START QUOTED PASSAGE

An architect’s home is their experimental canvas – a place where they can explore new ideas without risking a client’s wrath. Stepping into their private dwellings gives you a rare insight into their design ethos, as well as the objects and artefacts they collected.
Many of the 20th century’s biggest names have had their homes preserved in perpetuity. Design pilgrims can explore everything from a Modernist temple in Rio by Oscar Niemeyer to a cylindrical abode by Russian Avant-Garde architect Konstantin Melnikov.
Casa Das Canoas by Oscar Niemeyer, Rio de Janeiro, Brazil
Oscar Niemeyer’s transparent Das Canoas house was designed in 1951, and blends elements of organic and minimalist architecture. It was designed to sit in shadow so there would be no need for curtains, and its sinuous exterior is surrounded by dense vegetation – which Niemeyer hoped would appear as part of his design – and topped by a curving flat roof. The house has been built into the slope of a hill which offers views across the nearby bay, and incorporates existing boulders into its interior, which Niemeyer designed in partnership with his daughter.

END QUOTED PASSAGE

→ EXPLORE THE MATERIAL
**A)** In the text on architects' homes, what year was Oscar Niemeyer's Das Canoas house designed?
**B)** Pull the exact wording from the text on architects' homes, starting with "Many of the" and going on through "with his daughter.".

START EXTRACTED ENTRIES

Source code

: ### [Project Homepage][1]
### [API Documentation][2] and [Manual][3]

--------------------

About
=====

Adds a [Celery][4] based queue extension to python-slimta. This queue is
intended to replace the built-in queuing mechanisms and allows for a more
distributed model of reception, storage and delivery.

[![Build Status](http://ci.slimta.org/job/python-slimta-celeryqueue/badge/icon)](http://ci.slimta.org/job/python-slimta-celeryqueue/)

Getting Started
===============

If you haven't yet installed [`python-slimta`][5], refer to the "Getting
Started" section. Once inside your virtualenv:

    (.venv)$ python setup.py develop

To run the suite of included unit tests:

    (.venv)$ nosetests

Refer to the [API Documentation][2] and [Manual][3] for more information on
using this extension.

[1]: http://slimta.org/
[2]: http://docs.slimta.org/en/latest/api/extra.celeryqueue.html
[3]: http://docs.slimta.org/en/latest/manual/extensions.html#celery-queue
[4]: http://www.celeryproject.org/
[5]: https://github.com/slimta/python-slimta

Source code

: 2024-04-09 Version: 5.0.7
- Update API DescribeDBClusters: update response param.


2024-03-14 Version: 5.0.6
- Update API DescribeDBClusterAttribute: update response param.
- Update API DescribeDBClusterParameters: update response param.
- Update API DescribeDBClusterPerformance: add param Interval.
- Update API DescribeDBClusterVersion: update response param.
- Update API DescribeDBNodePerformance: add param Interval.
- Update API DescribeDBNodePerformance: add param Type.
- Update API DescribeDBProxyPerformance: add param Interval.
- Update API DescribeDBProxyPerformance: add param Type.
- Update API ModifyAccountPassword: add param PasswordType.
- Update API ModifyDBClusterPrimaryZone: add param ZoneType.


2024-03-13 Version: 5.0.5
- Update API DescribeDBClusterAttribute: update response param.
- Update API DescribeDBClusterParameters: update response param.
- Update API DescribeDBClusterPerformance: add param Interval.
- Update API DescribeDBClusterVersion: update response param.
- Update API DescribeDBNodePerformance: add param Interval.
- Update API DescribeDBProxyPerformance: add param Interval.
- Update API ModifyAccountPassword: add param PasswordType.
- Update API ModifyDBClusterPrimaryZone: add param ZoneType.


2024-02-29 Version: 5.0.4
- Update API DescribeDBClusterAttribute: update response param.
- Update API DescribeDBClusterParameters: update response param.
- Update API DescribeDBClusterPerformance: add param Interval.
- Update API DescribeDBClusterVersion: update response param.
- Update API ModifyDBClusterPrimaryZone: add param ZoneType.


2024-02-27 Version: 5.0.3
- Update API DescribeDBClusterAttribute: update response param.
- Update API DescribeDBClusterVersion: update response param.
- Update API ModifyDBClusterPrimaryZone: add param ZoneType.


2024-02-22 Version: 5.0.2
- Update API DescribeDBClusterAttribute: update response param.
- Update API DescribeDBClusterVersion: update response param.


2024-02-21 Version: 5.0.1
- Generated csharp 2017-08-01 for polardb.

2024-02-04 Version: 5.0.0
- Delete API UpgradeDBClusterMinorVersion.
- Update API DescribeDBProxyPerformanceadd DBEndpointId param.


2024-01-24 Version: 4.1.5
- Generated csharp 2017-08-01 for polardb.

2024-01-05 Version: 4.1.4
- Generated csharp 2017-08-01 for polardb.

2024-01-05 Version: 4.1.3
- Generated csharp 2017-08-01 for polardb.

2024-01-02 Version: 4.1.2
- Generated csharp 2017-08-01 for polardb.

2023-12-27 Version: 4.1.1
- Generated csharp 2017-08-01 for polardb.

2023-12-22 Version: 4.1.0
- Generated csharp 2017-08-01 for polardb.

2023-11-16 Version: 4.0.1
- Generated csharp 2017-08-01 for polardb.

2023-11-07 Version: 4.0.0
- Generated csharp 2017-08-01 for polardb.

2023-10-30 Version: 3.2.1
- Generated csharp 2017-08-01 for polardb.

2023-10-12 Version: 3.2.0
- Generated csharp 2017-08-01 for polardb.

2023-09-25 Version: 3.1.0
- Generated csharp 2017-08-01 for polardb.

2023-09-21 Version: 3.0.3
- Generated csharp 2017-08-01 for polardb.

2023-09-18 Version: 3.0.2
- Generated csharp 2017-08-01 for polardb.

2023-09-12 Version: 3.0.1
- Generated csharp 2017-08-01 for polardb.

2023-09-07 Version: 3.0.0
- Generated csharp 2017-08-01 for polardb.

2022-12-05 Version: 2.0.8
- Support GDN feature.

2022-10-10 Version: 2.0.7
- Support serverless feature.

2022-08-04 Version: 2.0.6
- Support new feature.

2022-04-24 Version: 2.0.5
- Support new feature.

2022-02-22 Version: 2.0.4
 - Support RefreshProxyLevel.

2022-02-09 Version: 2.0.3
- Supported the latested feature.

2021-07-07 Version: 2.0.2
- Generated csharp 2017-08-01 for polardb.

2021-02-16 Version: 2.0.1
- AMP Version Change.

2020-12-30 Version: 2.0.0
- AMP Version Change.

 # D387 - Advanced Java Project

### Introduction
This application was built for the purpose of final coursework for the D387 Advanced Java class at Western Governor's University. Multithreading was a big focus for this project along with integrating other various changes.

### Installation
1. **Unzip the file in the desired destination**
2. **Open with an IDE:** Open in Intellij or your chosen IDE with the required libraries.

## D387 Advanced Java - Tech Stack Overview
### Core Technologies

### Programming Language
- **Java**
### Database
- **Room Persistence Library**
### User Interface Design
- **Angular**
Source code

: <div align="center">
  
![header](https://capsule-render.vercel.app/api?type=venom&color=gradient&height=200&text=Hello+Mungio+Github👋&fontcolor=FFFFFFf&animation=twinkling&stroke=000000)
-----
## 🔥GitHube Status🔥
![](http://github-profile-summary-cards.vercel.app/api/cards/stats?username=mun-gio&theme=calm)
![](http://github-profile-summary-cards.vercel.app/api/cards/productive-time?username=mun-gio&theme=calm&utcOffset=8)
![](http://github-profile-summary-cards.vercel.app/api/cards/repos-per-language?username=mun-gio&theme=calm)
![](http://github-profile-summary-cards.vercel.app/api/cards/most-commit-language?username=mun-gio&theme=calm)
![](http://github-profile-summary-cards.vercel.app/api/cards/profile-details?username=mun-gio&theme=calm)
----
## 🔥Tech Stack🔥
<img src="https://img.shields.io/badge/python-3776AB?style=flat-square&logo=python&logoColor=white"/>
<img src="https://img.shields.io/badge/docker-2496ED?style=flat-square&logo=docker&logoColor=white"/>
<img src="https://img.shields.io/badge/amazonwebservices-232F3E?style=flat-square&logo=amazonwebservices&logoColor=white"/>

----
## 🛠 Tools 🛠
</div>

END EXTRACTED ENTRIES

→ RESPONSES FOR EACH TASK
**A)** 1951

**B)**
Many of the 20th century’s biggest names have had their homes preserved in perpetuity. Design pilgrims can explore everything from a Modernist temple in Rio by Oscar Niemeyer to a cylindrical abode by Russian Avant-Garde architect Konstantin Melnikov.
Casa Das Canoas by Oscar Niemeyer, Rio de Janeiro, Brazil
Oscar Niemeyer’s transparent Das Canoas house was designed in 1951, and blends elements of organic and minimalist architecture. It was designed to sit in shadow so there would be no need for curtains, and its sinuous exterior is surrounded by dense vegetation – which Niemeyer hoped would appear as part of his design – and topped by a curving flat roof. The house has been built into the slope of a hill which offers views across the nearby bay, and incorporates existing boulders into its interior, which Niemeyer designed in partnership with his daughter.